_Material provided_
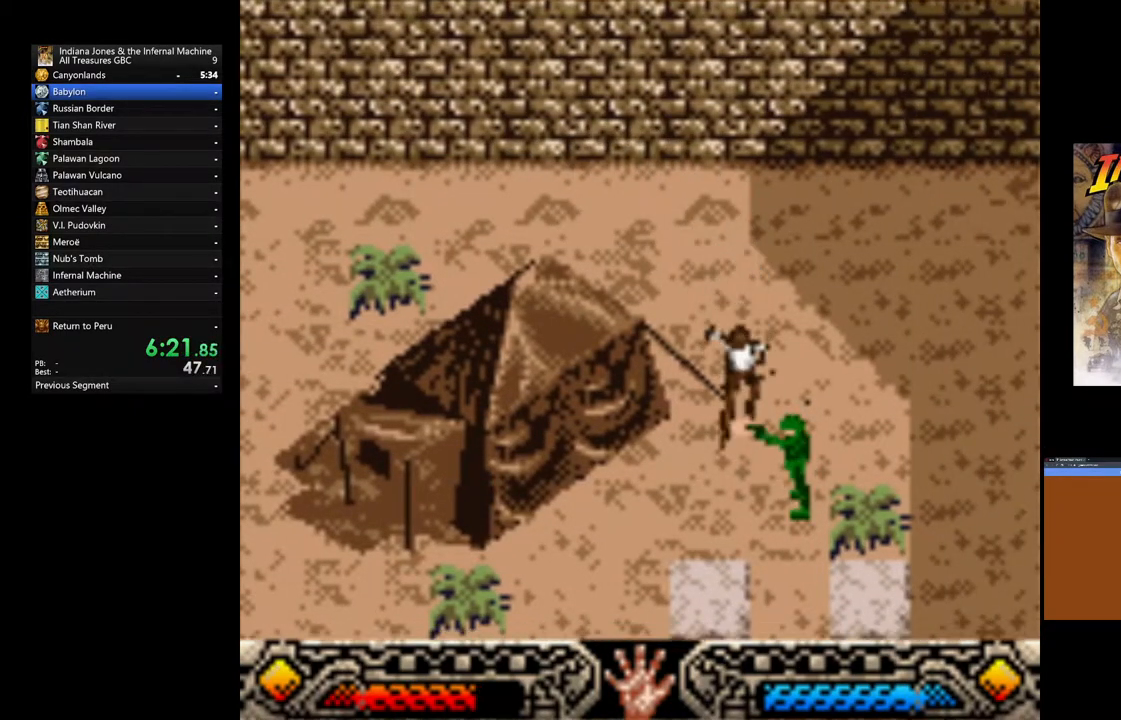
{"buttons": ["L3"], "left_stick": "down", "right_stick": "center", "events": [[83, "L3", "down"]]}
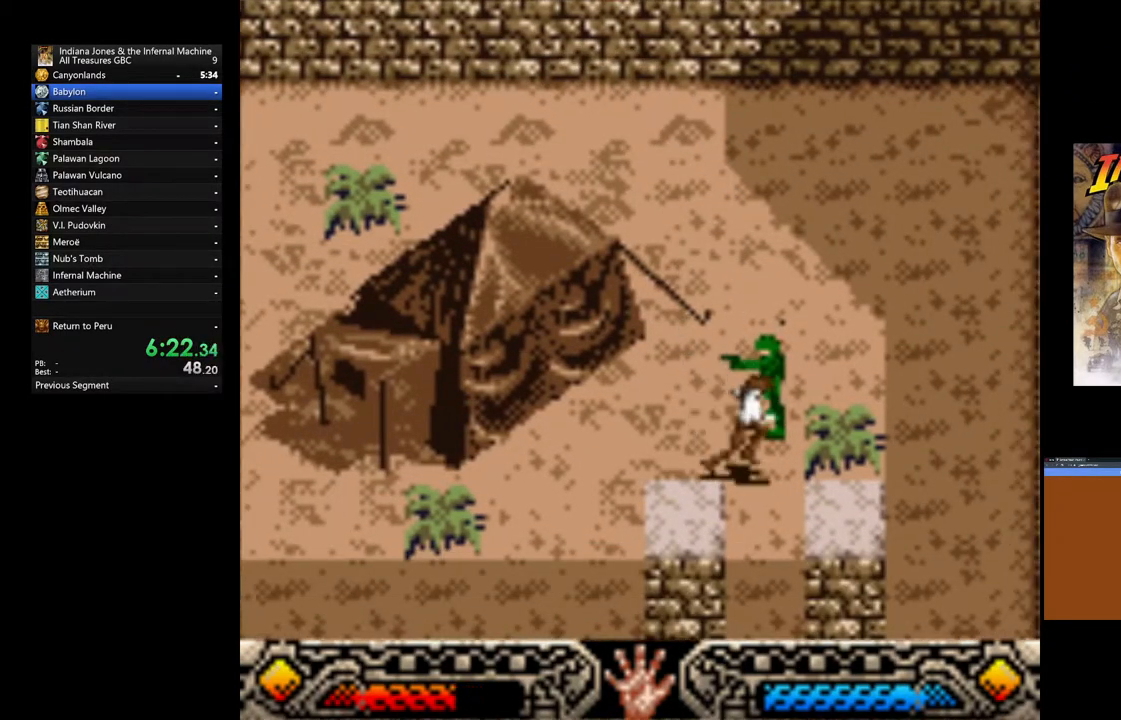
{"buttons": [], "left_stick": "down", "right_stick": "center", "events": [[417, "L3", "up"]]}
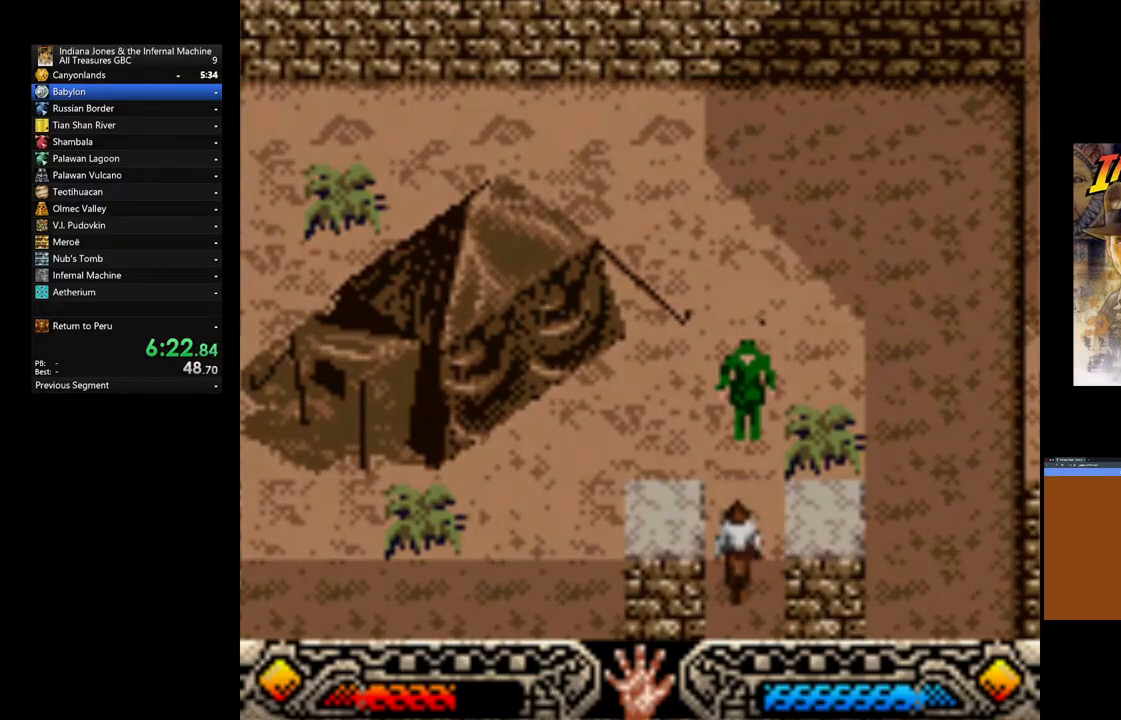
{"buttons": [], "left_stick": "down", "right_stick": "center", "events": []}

_Task directions_
The listing above must be repeated exactly, apart from the pictures.

_Solution_
{"buttons": ["L3"], "left_stick": "down", "right_stick": "center", "events": [[83, "L3", "down"]]}
{"buttons": [], "left_stick": "down", "right_stick": "center", "events": [[417, "L3", "up"]]}
{"buttons": [], "left_stick": "down", "right_stick": "center", "events": []}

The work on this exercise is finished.